Joe Maddon says Cubs have more young talent on the way
Chicago Cubs infielder Ian Happ works out during spring training on Feb. 20, 2017, in Mesa, Ariz.
Returning a championship team with young talents such as Kris Bryant, Kyle Schwarber, Addison Russell and Javier Baez has allowed Cubs manager Joe Maddon to take a longer look at some prospects during spring training.
And despite a lack of ballyhoo or elite rankings, more prospects are on the way, Maddon said.

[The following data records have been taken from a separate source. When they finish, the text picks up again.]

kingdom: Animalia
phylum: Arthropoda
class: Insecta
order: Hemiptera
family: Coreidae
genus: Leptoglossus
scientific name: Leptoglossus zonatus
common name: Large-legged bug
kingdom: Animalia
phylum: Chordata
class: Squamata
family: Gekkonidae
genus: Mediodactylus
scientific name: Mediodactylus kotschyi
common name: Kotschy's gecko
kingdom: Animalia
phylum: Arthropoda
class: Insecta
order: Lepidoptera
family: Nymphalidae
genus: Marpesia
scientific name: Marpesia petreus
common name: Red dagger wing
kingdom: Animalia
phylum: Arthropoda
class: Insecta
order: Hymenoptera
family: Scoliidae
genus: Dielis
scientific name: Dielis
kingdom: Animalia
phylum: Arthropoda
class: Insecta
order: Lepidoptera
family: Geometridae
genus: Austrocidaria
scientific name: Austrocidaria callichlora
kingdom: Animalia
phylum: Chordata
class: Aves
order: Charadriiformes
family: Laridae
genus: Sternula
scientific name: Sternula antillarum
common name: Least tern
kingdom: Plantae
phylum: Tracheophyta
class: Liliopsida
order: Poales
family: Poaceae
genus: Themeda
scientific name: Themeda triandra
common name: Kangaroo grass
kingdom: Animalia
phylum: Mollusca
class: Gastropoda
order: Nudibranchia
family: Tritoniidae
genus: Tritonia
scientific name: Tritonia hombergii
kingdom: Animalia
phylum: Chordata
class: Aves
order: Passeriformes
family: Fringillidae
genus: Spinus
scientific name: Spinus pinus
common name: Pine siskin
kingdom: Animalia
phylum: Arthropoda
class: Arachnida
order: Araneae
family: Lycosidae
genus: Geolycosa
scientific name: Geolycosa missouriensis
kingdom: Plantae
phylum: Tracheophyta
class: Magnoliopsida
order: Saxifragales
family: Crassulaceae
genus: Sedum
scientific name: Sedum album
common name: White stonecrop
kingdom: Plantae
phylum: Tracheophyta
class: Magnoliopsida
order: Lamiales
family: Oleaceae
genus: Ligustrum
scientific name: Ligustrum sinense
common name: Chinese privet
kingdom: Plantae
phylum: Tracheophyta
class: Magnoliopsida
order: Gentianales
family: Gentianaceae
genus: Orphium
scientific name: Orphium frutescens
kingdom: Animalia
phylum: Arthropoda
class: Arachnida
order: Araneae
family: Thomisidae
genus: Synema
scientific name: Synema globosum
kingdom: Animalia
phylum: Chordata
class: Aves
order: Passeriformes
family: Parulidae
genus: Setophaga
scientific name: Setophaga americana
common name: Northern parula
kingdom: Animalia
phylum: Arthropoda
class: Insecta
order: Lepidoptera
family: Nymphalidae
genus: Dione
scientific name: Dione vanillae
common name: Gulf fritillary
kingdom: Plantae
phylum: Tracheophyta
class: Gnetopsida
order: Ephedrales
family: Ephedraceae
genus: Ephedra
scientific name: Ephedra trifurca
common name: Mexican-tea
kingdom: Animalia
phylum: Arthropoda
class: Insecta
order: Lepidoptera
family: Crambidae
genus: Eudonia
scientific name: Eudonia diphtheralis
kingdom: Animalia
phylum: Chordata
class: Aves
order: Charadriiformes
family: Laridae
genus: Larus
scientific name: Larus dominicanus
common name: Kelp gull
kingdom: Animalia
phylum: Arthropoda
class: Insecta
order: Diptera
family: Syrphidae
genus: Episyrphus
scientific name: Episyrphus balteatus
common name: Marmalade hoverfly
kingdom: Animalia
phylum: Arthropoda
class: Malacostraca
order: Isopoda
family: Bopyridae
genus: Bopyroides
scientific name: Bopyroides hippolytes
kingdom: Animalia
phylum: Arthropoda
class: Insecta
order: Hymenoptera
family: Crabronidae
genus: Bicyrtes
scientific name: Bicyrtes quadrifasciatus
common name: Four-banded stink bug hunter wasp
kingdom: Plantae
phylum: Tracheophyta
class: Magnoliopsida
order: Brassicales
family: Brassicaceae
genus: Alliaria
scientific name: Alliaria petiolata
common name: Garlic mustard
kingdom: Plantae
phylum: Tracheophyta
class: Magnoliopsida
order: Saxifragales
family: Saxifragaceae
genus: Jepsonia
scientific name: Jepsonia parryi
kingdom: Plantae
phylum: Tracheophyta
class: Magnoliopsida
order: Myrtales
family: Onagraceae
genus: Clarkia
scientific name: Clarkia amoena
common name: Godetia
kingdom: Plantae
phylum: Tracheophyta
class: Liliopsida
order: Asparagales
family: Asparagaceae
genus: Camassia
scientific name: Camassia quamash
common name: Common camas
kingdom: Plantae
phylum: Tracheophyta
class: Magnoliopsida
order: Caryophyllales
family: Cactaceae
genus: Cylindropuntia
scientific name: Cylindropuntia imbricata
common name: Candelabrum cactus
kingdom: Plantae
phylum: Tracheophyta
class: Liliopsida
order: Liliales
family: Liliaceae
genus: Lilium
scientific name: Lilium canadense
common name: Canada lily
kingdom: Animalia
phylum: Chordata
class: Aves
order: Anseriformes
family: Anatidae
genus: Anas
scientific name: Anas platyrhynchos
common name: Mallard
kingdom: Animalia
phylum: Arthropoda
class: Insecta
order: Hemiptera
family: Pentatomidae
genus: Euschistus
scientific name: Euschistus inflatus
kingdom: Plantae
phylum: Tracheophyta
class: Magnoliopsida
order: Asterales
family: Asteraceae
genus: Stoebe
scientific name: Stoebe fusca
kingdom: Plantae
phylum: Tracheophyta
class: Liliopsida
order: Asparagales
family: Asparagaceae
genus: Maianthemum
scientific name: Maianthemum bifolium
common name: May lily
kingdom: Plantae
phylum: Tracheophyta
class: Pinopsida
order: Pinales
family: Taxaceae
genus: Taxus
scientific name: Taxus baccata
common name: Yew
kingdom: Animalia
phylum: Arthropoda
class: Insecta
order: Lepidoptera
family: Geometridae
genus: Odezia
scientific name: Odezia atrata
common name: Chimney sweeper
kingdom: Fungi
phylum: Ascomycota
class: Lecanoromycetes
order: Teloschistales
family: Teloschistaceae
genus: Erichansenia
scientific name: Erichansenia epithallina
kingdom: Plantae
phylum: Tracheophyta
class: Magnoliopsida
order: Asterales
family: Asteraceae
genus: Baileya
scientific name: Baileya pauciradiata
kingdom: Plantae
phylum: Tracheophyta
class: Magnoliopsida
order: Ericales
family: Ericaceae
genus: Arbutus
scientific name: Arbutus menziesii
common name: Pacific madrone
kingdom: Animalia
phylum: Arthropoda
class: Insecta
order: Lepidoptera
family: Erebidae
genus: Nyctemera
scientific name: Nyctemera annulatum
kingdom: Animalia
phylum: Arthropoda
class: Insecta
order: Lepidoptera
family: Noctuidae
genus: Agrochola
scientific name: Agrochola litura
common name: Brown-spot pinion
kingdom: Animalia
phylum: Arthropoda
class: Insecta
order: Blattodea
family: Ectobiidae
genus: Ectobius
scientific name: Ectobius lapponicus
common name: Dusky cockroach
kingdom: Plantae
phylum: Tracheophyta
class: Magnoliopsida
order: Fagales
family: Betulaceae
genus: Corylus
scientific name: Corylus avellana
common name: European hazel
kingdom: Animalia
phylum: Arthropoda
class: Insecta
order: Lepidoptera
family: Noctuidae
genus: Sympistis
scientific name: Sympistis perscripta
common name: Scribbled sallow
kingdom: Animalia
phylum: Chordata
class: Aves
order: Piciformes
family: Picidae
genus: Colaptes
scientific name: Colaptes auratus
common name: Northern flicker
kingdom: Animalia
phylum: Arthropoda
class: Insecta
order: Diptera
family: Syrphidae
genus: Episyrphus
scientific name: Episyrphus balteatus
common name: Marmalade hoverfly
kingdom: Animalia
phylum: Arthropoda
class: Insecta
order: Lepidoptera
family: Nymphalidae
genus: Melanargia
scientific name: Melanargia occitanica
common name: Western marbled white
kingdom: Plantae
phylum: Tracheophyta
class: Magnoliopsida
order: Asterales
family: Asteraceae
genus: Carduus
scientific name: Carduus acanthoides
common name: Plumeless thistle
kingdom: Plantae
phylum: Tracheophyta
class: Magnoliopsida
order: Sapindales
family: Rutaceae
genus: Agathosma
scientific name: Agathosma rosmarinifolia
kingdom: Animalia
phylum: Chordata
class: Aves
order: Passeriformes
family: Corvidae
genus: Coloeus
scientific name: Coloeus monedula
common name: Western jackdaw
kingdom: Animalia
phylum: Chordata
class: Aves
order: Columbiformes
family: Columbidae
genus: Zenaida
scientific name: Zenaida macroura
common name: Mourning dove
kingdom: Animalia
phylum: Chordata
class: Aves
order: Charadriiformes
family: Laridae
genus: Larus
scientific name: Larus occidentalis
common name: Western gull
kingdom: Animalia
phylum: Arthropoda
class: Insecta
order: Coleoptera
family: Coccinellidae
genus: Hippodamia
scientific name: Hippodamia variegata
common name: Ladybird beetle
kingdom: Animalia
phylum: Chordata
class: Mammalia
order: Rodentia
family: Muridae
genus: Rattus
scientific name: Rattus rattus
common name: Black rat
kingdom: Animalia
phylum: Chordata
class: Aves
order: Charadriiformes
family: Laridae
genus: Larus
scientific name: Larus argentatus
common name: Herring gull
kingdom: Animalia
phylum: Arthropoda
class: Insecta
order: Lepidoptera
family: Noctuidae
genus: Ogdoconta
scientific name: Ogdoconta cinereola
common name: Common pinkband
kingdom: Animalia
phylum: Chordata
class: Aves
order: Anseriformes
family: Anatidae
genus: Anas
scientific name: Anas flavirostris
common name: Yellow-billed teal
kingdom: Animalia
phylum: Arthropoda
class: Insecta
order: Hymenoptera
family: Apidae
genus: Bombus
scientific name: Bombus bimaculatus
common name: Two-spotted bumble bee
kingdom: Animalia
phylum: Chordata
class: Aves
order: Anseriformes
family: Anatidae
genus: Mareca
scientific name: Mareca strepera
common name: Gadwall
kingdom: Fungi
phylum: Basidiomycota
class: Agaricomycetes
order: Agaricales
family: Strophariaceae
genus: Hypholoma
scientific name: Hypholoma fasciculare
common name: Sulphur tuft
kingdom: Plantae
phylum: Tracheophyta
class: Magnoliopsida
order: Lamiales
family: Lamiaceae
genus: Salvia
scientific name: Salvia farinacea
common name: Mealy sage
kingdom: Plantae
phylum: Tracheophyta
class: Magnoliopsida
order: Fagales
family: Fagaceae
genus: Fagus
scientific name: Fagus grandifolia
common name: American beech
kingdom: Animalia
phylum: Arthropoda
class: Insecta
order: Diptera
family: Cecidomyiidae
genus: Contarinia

"Nobody is talking as loudly about (Jacob) Hannemann, (Eloy) Jimenez, (Ian) Happ and (Jeimer) Candelario," Maddon said Monday in a convincing tone that would make Tommy Lasorda blush. "I’m here to tell you, if those dudes were in another camp right now, they would be projected in a much more glorious manner.
"But the fact they’re trailing these other guys, they’re not being spoken of as highly only because these other guys are in the way. But this is a really good group from a scouting standpoint."
Perhaps the biggest revelation involves pitcher Pierce Johnson, the first pitcher drafted under President Theo Epstein’s regime.
Johnson, 25, has struggled with inconsistency and injuries in his first five professional seasons and will become a full-time reliever. Maddon raved about his potential after receiving an encouraging report from catcher Miguel Montero following Johnson’s perfect inning against the Giants on Saturday.
"It’s a different look," Maddon said. "He’s a different animal all of a sudden. So if you’re in an organization that doesn’t have Bryant, Russell, Schwarber, (Willson) Contreras, etc., you’re talking a lot more loudly about this group right now."
Johnson was 1-6 with a 7.75 ERA in 11 starts for Triple-A Iowa last season but 3-0 with a 3.22 ERA in 11 relief appearances. He likes that he can pitch more aggressively instead of pacing himself for five to seven innings and appears to be slowly warming to the idea of relieving.
"Starting is my first love," Johnson said. "I’m not going to lie. I’ve done that my entire life. I’m not used to anything else.
"Change is good. And as Joe has said this year, he wants people to be uncomfortable. I’m uncomfortable right now. It’s definitely a transition, but it could work out in the end."
The reality is only Jimenez, whom Baseball America ranked as the 14th-best prospect, matches the billing of the Cubs’ young stars. The Cubs could find themselves needing to trade at least one of the new wave of top prospects to land a major-league-ready young pitcher.
Maddon said Hannemann, 25, an outfielder who batted .247 with 26 stolen bases for Double-A Tennessee in 2016, is "dripping with talent." A third-round pick in 2013, Hanneman missed two seasons at BYU while serving on a Mormon mission.
Maddon lauded Candelario, 23, for his .351 on-base percentage, but he faces a logjam with Bryant at third base.
Happ, the Cubs’ first pick in the 2015 draft, has impressed Maddon with his switch-hitting ability and drew attention in November by homering from both sides of the plate in the Arizona Fall League title game.
"These are impact players," Maddon said.